- [Exercise aim]: Give the count of lines in the entries below that contain the string "Gameplay", and only that count.

··· Exercise data ···

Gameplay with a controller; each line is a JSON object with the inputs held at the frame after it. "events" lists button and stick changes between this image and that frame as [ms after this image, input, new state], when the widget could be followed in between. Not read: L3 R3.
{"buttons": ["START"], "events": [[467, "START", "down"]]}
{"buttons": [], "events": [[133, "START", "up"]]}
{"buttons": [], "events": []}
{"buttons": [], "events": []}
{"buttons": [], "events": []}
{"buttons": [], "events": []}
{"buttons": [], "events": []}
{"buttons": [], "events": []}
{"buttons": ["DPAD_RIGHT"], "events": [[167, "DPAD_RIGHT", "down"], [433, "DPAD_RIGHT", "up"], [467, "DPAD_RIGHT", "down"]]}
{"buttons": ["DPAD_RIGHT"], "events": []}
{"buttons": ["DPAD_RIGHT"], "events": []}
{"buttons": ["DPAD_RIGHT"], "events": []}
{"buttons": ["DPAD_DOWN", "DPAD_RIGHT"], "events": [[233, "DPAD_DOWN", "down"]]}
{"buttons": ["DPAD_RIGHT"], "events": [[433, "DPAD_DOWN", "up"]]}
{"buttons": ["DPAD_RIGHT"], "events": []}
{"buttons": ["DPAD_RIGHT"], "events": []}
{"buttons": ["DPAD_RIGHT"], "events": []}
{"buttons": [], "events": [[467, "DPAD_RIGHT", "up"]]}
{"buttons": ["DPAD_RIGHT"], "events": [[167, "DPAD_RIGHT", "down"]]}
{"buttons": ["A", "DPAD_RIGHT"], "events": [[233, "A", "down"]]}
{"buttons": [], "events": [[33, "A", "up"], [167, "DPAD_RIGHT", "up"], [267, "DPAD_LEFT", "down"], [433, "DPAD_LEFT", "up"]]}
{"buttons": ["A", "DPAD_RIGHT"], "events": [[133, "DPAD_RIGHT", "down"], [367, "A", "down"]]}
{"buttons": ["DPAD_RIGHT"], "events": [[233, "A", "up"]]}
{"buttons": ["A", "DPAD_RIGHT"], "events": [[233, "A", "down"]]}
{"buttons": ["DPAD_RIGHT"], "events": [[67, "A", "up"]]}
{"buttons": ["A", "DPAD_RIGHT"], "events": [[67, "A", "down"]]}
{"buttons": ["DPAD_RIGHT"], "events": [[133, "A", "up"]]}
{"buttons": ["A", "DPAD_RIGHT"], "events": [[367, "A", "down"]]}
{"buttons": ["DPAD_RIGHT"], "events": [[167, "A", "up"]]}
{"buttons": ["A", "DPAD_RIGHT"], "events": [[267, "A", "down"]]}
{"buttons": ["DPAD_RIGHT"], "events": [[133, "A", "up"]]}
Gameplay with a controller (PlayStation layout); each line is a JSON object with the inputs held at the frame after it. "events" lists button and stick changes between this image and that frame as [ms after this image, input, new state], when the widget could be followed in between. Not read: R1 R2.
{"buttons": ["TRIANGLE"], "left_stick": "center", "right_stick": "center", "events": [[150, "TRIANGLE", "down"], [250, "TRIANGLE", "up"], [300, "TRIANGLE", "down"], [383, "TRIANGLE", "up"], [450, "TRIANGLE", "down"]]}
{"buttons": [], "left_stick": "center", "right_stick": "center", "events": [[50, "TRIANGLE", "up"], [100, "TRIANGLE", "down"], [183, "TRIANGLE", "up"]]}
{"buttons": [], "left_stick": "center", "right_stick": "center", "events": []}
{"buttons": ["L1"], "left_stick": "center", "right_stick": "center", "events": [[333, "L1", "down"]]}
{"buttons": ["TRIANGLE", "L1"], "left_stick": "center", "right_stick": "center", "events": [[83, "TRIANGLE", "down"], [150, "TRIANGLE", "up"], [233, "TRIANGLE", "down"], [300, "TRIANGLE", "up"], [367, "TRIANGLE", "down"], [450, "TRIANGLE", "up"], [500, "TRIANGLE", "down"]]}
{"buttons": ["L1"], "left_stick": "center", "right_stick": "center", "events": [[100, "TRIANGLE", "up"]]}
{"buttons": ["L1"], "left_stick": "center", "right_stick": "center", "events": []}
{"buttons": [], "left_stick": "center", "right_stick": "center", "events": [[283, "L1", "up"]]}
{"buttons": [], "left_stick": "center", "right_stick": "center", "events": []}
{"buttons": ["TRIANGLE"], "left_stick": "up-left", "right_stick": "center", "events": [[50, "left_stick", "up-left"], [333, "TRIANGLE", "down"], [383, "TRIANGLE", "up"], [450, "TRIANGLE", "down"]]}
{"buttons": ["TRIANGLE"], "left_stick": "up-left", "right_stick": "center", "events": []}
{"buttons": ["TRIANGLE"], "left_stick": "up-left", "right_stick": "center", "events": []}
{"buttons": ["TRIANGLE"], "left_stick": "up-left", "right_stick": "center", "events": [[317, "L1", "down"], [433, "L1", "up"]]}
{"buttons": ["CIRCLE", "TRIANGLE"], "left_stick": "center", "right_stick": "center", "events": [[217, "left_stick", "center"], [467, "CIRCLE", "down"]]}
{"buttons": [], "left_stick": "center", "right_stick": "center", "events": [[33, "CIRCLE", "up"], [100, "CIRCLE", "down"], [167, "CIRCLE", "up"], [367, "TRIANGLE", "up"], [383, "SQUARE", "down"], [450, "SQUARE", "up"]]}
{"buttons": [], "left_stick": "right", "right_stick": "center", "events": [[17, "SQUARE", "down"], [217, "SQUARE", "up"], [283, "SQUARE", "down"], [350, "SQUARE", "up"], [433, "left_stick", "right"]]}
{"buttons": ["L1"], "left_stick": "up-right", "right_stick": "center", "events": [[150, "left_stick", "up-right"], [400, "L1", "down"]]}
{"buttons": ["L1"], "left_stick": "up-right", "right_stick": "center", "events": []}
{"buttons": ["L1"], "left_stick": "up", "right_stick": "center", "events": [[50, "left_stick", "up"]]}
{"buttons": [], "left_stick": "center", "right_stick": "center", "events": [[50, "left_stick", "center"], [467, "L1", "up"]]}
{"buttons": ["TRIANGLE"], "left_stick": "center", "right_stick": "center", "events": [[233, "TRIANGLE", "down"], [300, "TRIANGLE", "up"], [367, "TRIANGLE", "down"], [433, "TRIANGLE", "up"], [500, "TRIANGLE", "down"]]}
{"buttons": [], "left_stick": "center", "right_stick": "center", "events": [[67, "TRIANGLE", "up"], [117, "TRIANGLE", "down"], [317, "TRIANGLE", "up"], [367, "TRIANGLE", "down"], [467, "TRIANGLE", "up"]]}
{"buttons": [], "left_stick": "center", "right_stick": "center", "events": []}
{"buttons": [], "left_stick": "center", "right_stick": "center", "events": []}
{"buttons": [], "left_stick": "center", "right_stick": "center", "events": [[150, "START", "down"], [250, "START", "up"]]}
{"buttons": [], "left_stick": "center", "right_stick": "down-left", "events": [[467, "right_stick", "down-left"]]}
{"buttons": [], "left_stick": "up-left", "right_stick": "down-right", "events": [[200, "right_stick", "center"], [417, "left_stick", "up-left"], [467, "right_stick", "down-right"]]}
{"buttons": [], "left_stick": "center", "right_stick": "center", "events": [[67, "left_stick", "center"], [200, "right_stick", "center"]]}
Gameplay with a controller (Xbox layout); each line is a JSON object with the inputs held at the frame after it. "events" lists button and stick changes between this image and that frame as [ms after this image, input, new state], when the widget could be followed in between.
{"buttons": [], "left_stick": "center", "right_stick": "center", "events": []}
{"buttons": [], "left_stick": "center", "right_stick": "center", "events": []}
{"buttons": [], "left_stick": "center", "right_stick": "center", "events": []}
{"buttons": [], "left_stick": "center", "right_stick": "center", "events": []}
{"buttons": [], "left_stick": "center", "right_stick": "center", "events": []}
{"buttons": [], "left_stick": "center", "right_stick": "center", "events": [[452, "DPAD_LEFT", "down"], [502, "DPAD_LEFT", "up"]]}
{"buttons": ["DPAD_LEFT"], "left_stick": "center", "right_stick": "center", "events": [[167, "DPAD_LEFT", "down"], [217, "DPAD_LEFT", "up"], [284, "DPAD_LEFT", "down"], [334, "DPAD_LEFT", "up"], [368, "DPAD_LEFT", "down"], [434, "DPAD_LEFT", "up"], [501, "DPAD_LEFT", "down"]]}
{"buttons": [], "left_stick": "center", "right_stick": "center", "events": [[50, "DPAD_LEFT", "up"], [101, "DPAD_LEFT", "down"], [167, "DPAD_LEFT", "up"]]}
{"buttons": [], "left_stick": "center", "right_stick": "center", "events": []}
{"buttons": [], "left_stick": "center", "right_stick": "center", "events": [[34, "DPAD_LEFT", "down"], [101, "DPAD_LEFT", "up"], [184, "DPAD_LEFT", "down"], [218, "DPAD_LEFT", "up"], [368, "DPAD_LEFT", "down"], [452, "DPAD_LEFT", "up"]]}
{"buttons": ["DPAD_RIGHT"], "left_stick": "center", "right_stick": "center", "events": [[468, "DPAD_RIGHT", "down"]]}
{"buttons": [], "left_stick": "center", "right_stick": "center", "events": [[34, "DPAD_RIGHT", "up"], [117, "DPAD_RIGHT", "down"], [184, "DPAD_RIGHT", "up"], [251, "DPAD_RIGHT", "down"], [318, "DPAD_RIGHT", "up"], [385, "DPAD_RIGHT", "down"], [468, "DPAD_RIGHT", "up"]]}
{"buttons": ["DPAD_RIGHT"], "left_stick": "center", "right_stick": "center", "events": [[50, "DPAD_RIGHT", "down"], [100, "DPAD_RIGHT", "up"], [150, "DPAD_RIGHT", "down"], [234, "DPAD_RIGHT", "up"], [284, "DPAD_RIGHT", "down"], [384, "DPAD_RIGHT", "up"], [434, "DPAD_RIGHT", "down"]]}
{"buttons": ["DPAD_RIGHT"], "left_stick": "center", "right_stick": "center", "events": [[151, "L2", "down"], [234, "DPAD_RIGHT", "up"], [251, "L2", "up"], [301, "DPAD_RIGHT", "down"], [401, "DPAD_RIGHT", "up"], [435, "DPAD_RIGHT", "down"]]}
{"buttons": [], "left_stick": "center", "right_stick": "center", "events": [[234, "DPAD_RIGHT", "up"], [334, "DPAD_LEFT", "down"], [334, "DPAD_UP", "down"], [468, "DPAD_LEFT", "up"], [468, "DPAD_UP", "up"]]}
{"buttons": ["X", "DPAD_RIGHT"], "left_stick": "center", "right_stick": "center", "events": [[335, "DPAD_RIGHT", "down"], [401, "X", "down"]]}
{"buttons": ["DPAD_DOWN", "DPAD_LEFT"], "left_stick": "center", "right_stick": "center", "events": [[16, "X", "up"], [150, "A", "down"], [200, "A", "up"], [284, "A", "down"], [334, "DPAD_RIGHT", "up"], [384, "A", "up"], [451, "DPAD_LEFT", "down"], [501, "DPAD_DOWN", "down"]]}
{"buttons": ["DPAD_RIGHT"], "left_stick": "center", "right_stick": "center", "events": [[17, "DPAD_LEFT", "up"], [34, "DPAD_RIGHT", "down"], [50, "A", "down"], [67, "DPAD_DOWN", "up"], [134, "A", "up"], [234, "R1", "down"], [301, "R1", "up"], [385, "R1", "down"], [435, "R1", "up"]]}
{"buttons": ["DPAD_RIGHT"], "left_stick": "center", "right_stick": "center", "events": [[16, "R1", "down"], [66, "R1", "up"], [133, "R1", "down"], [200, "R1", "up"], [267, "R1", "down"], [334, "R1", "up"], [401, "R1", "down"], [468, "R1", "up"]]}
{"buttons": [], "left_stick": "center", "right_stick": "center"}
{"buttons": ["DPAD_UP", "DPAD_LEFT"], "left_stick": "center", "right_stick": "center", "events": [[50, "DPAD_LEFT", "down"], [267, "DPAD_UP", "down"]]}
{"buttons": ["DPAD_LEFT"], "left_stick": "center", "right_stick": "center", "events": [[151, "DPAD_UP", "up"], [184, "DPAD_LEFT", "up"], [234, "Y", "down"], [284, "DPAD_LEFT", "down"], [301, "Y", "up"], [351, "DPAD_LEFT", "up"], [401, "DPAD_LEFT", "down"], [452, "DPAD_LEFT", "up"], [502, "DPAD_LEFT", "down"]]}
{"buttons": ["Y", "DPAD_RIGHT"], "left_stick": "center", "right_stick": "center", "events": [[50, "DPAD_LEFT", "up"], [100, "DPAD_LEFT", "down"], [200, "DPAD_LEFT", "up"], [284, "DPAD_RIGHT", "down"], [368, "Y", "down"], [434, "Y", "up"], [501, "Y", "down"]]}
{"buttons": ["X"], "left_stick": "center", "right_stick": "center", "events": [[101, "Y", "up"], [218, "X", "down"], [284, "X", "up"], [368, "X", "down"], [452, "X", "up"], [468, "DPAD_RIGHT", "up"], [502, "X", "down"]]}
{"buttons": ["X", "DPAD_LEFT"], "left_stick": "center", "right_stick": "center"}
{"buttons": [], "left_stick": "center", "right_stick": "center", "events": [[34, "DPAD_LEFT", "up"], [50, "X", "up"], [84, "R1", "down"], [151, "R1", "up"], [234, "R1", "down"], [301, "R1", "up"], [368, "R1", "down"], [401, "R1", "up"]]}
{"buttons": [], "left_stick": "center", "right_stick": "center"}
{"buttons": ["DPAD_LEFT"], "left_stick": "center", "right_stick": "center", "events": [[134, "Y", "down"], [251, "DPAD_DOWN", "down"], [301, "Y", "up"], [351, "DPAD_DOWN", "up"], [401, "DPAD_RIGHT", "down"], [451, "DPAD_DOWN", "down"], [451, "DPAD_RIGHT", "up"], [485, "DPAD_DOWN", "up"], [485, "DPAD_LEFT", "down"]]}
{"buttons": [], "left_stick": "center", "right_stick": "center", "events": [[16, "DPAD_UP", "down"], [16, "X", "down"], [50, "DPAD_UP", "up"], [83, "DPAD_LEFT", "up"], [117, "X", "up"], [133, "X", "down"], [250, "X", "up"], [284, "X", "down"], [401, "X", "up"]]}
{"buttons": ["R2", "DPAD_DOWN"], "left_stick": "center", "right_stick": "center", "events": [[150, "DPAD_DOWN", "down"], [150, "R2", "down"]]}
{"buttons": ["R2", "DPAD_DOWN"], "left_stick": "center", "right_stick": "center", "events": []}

···

- [Written response]: 3